Action item:
Output every line of the rows below as a JSON list of strings, one string per line, with blank lines omitted.
*** Opening of Data shown ***
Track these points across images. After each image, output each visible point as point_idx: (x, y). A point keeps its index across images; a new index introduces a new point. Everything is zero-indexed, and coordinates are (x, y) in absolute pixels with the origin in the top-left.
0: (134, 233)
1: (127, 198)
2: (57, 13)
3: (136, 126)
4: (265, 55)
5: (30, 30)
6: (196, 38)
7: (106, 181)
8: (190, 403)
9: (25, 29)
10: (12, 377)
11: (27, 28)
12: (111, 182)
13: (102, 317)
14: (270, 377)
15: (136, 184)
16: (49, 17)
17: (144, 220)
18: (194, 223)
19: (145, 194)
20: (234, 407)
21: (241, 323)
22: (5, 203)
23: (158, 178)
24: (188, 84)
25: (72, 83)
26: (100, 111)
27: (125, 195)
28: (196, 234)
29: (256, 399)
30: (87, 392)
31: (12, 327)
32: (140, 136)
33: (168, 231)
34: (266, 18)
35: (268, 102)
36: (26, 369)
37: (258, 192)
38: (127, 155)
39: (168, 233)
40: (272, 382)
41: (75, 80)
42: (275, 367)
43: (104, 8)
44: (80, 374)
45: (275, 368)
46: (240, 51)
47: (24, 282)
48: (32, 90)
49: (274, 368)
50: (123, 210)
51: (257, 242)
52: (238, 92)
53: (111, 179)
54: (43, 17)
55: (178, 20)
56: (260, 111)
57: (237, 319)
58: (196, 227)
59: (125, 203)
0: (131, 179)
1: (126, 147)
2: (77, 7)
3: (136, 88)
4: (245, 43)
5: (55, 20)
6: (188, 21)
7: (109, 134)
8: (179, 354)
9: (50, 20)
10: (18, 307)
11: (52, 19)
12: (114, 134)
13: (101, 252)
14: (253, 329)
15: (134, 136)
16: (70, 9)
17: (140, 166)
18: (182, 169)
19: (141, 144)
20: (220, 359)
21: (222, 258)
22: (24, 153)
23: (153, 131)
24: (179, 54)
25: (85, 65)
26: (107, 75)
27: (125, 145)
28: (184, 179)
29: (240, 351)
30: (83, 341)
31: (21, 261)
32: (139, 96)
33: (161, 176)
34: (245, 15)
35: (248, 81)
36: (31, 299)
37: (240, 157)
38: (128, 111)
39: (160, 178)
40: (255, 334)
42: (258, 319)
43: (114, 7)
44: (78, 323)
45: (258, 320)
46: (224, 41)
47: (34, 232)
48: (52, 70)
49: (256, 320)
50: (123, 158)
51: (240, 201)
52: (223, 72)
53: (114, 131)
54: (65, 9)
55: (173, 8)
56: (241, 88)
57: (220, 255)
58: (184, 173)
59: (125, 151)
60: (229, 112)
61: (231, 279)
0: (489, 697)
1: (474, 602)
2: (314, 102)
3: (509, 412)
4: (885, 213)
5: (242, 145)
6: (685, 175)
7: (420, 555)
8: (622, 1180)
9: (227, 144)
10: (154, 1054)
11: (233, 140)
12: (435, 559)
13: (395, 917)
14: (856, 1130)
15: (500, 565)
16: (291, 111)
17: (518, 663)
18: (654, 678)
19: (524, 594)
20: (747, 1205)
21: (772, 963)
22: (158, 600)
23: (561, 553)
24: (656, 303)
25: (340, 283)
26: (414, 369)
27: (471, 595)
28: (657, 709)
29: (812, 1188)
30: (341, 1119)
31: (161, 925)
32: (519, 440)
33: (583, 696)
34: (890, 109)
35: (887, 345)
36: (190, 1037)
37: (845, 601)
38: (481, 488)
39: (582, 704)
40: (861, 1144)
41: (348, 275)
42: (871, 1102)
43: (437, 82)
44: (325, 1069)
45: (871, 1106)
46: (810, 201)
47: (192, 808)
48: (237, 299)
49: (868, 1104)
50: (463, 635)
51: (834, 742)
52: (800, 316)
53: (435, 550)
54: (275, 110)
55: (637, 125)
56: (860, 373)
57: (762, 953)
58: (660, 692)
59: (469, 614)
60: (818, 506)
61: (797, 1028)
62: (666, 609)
*** Close of Data shown ***
Your solution:
[
  "Track these points across images. After each image, output each visible point as point_idx: (x, y). A point keeps its index across images; a new index introduces a new point. Everything is zero-indexed, and coordinates are (x, y) in absolute pixels with the origin in the top-left.",
  "0: (134, 233)",
  "1: (127, 198)",
  "2: (57, 13)",
  "3: (136, 126)",
  "4: (265, 55)",
  "5: (30, 30)",
  "6: (196, 38)",
  "7: (106, 181)",
  "8: (190, 403)",
  "9: (25, 29)",
  "10: (12, 377)",
  "11: (27, 28)",
  "12: (111, 182)",
  "13: (102, 317)",
  "14: (270, 377)",
  "15: (136, 184)",
  "16: (49, 17)",
  "17: (144, 220)",
  "18: (194, 223)",
  "19: (145, 194)",
  "20: (234, 407)",
  "21: (241, 323)",
  "22: (5, 203)",
  "23: (158, 178)",
  "24: (188, 84)",
  "25: (72, 83)",
  "26: (100, 111)",
  "27: (125, 195)",
  "28: (196, 234)",
  "29: (256, 399)",
  "30: (87, 392)",
  "31: (12, 327)",
  "32: (140, 136)",
  "33: (168, 231)",
  "34: (266, 18)",
  "35: (268, 102)",
  "36: (26, 369)",
  "37: (258, 192)",
  "38: (127, 155)",
  "39: (168, 233)",
  "40: (272, 382)",
  "41: (75, 80)",
  "42: (275, 367)",
  "43: (104, 8)",
  "44: (80, 374)",
  "45: (275, 368)",
  "46: (240, 51)",
  "47: (24, 282)",
  "48: (32, 90)",
  "49: (274, 368)",
  "50: (123, 210)",
  "51: (257, 242)",
  "52: (238, 92)",
  "53: (111, 179)",
  "54: (43, 17)",
  "55: (178, 20)",
  "56: (260, 111)",
  "57: (237, 319)",
  "58: (196, 227)",
  "59: (125, 203)",
  "0: (131, 179)",
  "1: (126, 147)",
  "2: (77, 7)",
  "3: (136, 88)",
  "4: (245, 43)",
  "5: (55, 20)",
  "6: (188, 21)",
  "7: (109, 134)",
  "8: (179, 354)",
  "9: (50, 20)",
  "10: (18, 307)",
  "11: (52, 19)",
  "12: (114, 134)",
  "13: (101, 252)",
  "14: (253, 329)",
  "15: (134, 136)",
  "16: (70, 9)",
  "17: (140, 166)",
  "18: (182, 169)",
  "19: (141, 144)",
  "20: (220, 359)",
  "21: (222, 258)",
  "22: (24, 153)",
  "23: (153, 131)",
  "24: (179, 54)",
  "25: (85, 65)",
  "26: (107, 75)",
  "27: (125, 145)",
  "28: (184, 179)",
  "29: (240, 351)",
  "30: (83, 341)",
  "31: (21, 261)",
  "32: (139, 96)",
  "33: (161, 176)",
  "34: (245, 15)",
  "35: (248, 81)",
  "36: (31, 299)",
  "37: (240, 157)",
  "38: (128, 111)",
  "39: (160, 178)",
  "40: (255, 334)",
  "42: (258, 319)",
  "43: (114, 7)",
  "44: (78, 323)",
  "45: (258, 320)",
  "46: (224, 41)",
  "47: (34, 232)",
  "48: (52, 70)",
  "49: (256, 320)",
  "50: (123, 158)",
  "51: (240, 201)",
  "52: (223, 72)",
  "53: (114, 131)",
  "54: (65, 9)",
  "55: (173, 8)",
  "56: (241, 88)",
  "57: (220, 255)",
  "58: (184, 173)",
  "59: (125, 151)",
  "60: (229, 112)",
  "61: (231, 279)",
  "0: (489, 697)",
  "1: (474, 602)",
  "2: (314, 102)",
  "3: (509, 412)",
  "4: (885, 213)",
  "5: (242, 145)",
  "6: (685, 175)",
  "7: (420, 555)",
  "8: (622, 1180)",
  "9: (227, 144)",
  "10: (154, 1054)",
  "11: (233, 140)",
  "12: (435, 559)",
  "13: (395, 917)",
  "14: (856, 1130)",
  "15: (500, 565)",
  "16: (291, 111)",
  "17: (518, 663)",
  "18: (654, 678)",
  "19: (524, 594)",
  "20: (747, 1205)",
  "21: (772, 963)",
  "22: (158, 600)",
  "23: (561, 553)",
  "24: (656, 303)",
  "25: (340, 283)",
  "26: (414, 369)",
  "27: (471, 595)",
  "28: (657, 709)",
  "29: (812, 1188)",
  "30: (341, 1119)",
  "31: (161, 925)",
  "32: (519, 440)",
  "33: (583, 696)",
  "34: (890, 109)",
  "35: (887, 345)",
  "36: (190, 1037)",
  "37: (845, 601)",
  "38: (481, 488)",
  "39: (582, 704)",
  "40: (861, 1144)",
  "41: (348, 275)",
  "42: (871, 1102)",
  "43: (437, 82)",
  "44: (325, 1069)",
  "45: (871, 1106)",
  "46: (810, 201)",
  "47: (192, 808)",
  "48: (237, 299)",
  "49: (868, 1104)",
  "50: (463, 635)",
  "51: (834, 742)",
  "52: (800, 316)",
  "53: (435, 550)",
  "54: (275, 110)",
  "55: (637, 125)",
  "56: (860, 373)",
  "57: (762, 953)",
  "58: (660, 692)",
  "59: (469, 614)",
  "60: (818, 506)",
  "61: (797, 1028)",
  "62: (666, 609)"
]